Der Nordosten von Kenia sieht ähnlich aus wie Somalia. Viel Sand und Staub, winzige Bäume, meistens ohne Blätter. Gras wächst nur, wenn es regnet, und das ist selten. Das Einzige, wofür diese Landschaft gut ist, ist die Viehzucht der umherziehenden Hirten. Aber die meisten Tiere der örtlichen Nomaden haben die Dürre nicht überlebt.

Die Nomaden haben sich mittellos in den Dörfern niedergelassen, wodurch diese stark gewachsen sind - parallel zu den Flüchtlingslagern nebenan. "Hirten hoffen, hier im Dorf Hilfe zu bekommen", sagt Aden Rashid. "Aber auch hier ist das Leben schwer.

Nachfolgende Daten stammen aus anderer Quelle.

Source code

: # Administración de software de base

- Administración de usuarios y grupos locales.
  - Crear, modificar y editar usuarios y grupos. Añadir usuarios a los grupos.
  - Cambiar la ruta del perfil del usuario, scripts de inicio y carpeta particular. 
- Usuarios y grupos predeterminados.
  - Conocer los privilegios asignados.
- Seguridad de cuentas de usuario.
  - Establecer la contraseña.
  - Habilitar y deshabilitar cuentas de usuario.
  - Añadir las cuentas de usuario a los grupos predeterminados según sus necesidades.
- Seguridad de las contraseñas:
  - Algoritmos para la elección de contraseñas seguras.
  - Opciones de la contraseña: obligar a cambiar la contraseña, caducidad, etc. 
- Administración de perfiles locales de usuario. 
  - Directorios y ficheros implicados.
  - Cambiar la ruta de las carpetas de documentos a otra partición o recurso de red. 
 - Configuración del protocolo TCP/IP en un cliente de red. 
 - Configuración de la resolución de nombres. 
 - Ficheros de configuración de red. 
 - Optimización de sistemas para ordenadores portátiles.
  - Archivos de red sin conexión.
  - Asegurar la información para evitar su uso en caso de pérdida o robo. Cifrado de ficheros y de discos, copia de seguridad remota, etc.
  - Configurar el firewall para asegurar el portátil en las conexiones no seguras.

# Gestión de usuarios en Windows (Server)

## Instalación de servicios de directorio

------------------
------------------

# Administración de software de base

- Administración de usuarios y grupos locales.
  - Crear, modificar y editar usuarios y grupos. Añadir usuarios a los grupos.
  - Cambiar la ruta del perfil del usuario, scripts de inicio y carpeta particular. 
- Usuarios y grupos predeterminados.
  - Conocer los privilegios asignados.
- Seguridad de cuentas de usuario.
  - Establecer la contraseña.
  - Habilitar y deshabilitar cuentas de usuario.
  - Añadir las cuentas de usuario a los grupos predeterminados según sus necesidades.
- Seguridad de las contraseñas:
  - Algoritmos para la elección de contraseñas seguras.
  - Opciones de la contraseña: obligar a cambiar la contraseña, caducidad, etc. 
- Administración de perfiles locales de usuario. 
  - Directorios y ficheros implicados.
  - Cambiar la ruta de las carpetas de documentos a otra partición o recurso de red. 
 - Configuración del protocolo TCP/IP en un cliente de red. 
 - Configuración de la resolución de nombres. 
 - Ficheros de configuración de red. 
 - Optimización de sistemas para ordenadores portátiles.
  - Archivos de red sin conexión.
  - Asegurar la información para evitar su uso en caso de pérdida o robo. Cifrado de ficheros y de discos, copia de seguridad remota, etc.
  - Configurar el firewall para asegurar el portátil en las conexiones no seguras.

Es mangelt schon an Brennholz, um Essen zu kochen. Händler müssen 70 Kilometer laufen, um es zu finden. Die halbe Million Flüchtlinge haben einen riesigen Bedarf an Brennholz. Ich fürchte, dass es irgendwann mal Schwierigkeiten geben wird zwischen der Bevölkerung und den Flüchtlingen."

Täglich kommen ausländische Delegationen

Eine Kolonne von Geländewagen, darunter ein Polizeiauto, fährt vorbei und verursacht eine riesige Staubwolke. Aden Rashid schaut auf seine Uhr. "Das ist bestimmt wieder eine Delegation, die sehen will, wie elend das Leben im Lager ist." Jeden Tag kommen ausländische Delegationen für ein paar Stunden, um sich die Lage in Dadaab anzuschauen. Piloten fliegen eine Extrarunde, so dass die Passagiere aus der Luft das immense Lager sehen können.

"Ich war doch in Kenia und dachte, es sei gut, es mir mal anzuschauen", erklärt eine Mitarbeiterin des US-Kongresses ihre Safari zu den Flüchtlingen. Sie hat viel gesehen, sagt sie beim Abflug mittags. Dann fällt ihr ein, dass sie leider vergaß, mit einem Flüchtling zu sprechen.

Die Helfer finden die ständigen Besucher anstrengend. "Es ist gut, dass Menschen es sich anschauen, aber es wird zu viel", sagt eine UN-Mitarbeiterin. "Wir sind die ganze Zeit damit beschäftigt, die Besucher zu begleiten." Mit prominenten Politikern und Berühmtheiten wie Schauspielern und Musikern hat sie da noch am wenigsten Probleme. "Die kommen mit Horden von Journalisten und sorgen in den Medien für Interesse, das Spenden bringen kann."

In der letzten Woche ist die Zahl der Neuankömmlinge gesunken. Es sind nur noch 1.200 am Tag, nicht mehr 1.500. Im Lager entwickelt sich eine Art von Normalität. Ein Mann mit Handkarre bietet sich den Neuen als Transporteur an, um ihre Sachen in ihr Zelt zu bringen. Ein anderer mit Handy lässt Menschen zu Hause anrufen.

Der somalische Unternehmergeist, der das Land seit dem Verschwinden des Staates vor zwanzig Jahren am Laufen hält, ist auch in Dadaab sichtbar. Gegenüber einem Registrierungszentrum sitzt Halimo Aden. Sie hat ein Teehaus improvisiert, mit Thermoskannen und weißen Brötchen. Ihre Kunden sind Mitarbeiter der Hilfswerke und Flüchtlinge mit etwas Geld.

Halimo Aden kam vor drei Monaten im Lager von Dadaab an und eröffnete ihren Laden vor zwei Wochen. "Vielleicht kann ich bald ein Restaurant aufmachen", hofft sie.